ASSIGNMENT
Each record should be copied exactly into the answer, and no picture should go with it.
------------------------------------
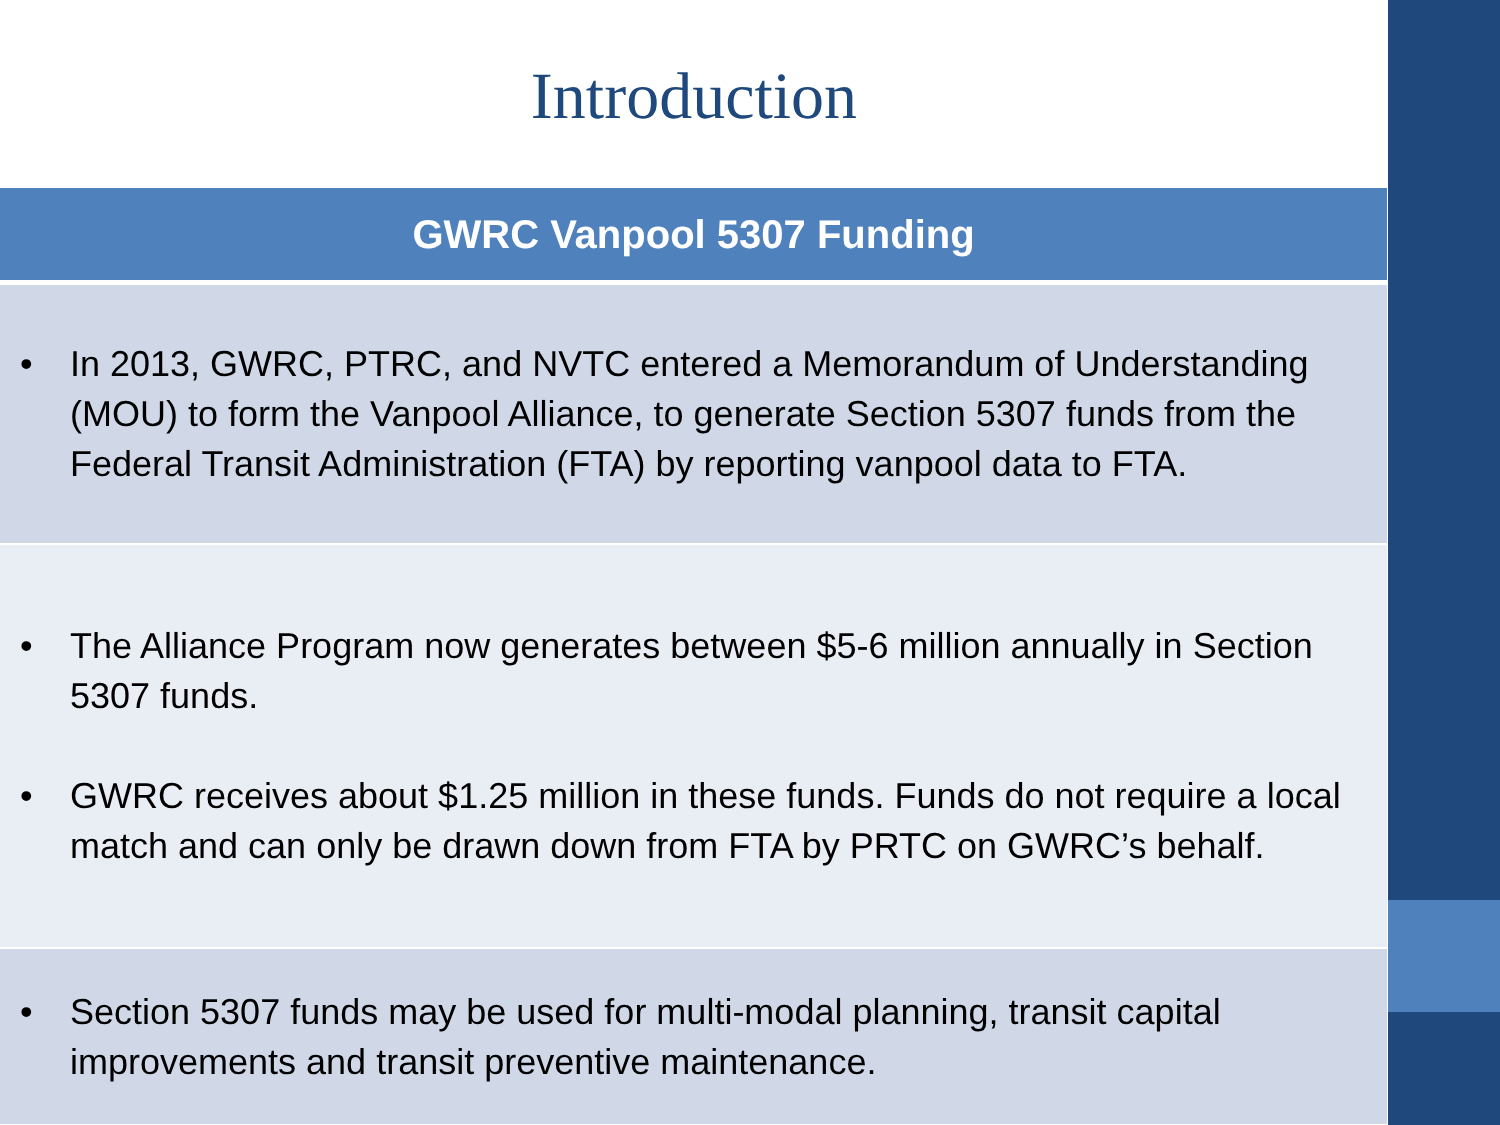Introduction
| GWRC Vanpool 5307 Funding |
| --- |
| • In 2013, GWRC, PTRC, and NVTC entered a Memorandum of Understanding (MOU) to form the Vanpool Alliance, to generate Section 5307 funds from the Federal Transit Administration (FTA) by reporting vanpool data to FTA. |
| • The Alliance Program now generates between $5-6 million annually in Section 5307 funds. • GWRC receives about $1.25 million in these funds. Funds do not require a local match and can only be drawn down from FTA by PRTC on GWRC’s behalf. |
| • Section 5307 funds may be used for multi-modal planning, transit capital improvements and transit preventive maintenance. |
------------------------------------
OUTPUT OF THE EXERCISE
Introduction
| GWRC Vanpool 5307 Funding |
| --- |
| • In 2013, GWRC, PTRC, and NVTC entered a Memorandum of Understanding (MOU) to form the Vanpool Alliance, to generate Section 5307 funds from the Federal Transit Administration (FTA) by reporting vanpool data to FTA. |
| • The Alliance Program now generates between $5-6 million annually in Section 5307 funds. • GWRC receives about $1.25 million in these funds. Funds do not require a local match and can only be drawn down from FTA by PRTC on GWRC’s behalf. |
| • Section 5307 funds may be used for multi-modal planning, transit capital improvements and transit preventive maintenance. |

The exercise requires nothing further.